3. πυθμὴν... ἀστερόεντος: «il fondamento (= la base su cui poggia) della terra e del cielo stellato»; cioè terra e cielo promanano da lui ed esistono per la sua volontà. Zeus, se volesse, potrebbe scardinare la terra dalle radici delle sue fondamenta.

4. Ζεὺς... νύμφη: «Zeus fu maschio, Zeus immortale nel suo intimo diveniva sposa»; ἔπλετο è imperfetto di πέλω, che indica essere in immobilità, ma con possibili continui moti nel suo intimo. Più che riferirsi al principio della divinità bisessuata, l’autore intende che, essendo Zeus il tutto e l’origine del tutto, in lui coesistono elemento maschile e femminile, dalla cui unione ogni cosa è generata e per cui il mondo sussiste. Questa affermazione viene formulata qui per la prima volta per poi tornare nei tardi inni orfici, come in quello a Selene (inno 9), ad Atena (32), a Misa, divinità anatolica assimilabile alla Magna Mater (42) e persino in Sinesio, vescovo cristiano, che dice di Dio (inno I, vv. 183-186): «seme di tutte le cose, radice e fronda, natura dei moti e spiriti intellettivi, femminile e maschile».

5-6. πνοι: «alito, soffio, respiro»; ἀκαμάτου... ὁρμή: «impulso del fuoco indomabile», in quanto è nella natura di tutte le cose; πόντου ῥίζα: «radice del mare», cioè la sua parte più profonda.
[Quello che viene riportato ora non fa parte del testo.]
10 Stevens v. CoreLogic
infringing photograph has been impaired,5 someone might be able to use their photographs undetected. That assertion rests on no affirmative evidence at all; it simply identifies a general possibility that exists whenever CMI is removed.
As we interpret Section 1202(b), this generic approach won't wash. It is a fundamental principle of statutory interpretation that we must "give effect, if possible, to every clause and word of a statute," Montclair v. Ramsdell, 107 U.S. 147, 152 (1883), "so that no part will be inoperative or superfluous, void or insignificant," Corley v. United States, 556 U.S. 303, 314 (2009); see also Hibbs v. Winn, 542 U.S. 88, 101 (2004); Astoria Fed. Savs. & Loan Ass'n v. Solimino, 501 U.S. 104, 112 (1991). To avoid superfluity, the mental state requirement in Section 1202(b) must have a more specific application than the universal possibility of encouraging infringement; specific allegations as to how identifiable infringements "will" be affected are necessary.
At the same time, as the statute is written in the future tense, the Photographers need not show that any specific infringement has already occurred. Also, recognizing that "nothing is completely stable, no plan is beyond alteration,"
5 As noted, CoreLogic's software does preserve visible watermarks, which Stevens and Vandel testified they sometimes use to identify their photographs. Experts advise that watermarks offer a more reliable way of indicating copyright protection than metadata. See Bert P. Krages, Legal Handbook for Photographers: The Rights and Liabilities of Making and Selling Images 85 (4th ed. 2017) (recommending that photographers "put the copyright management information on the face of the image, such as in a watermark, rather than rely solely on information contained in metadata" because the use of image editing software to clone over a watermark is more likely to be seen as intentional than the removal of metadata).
L’autore intende ancora una volta che Zeus è tutto, il visibile e l’invisibile; ἤλιος ἠδὲ σελήνη: «(è al tempo stesso) sole e luna», da cui anche il doppio principio sessuale del v. 4.

7. βασιλεύς: dall’immanenza alla trascendenza e viceversa; Zeus, diffuso in tutte le cose, è contemporaneamente persona, re e capo (ἀρχὸς) dell’universo.

8-9.  πάντας γὰρ... ῥέζων: «infatti, dopo aver nascosto tutte le cose, dal suo sacro cuore (le) riportò di nuovo nella gaudiosissima luce, operando imprese mirabili» (μέρμερα, letteralmente, “cose difficili, terribili”). Si accenna al trascorrere dal cosmo al caos e poi di nuovo dal caos al cosmo. Circa ἱερὴ κραδίη, l’antichità non conobbe un culto al “sacro cuore” di Zeus, ma la frase resta importante e indicativa in quanto può significare, in un contesto misterico, la sua parte più profonda e attiva, il  centro intellettivo e pulsante dove la divinità si conferma come essenza.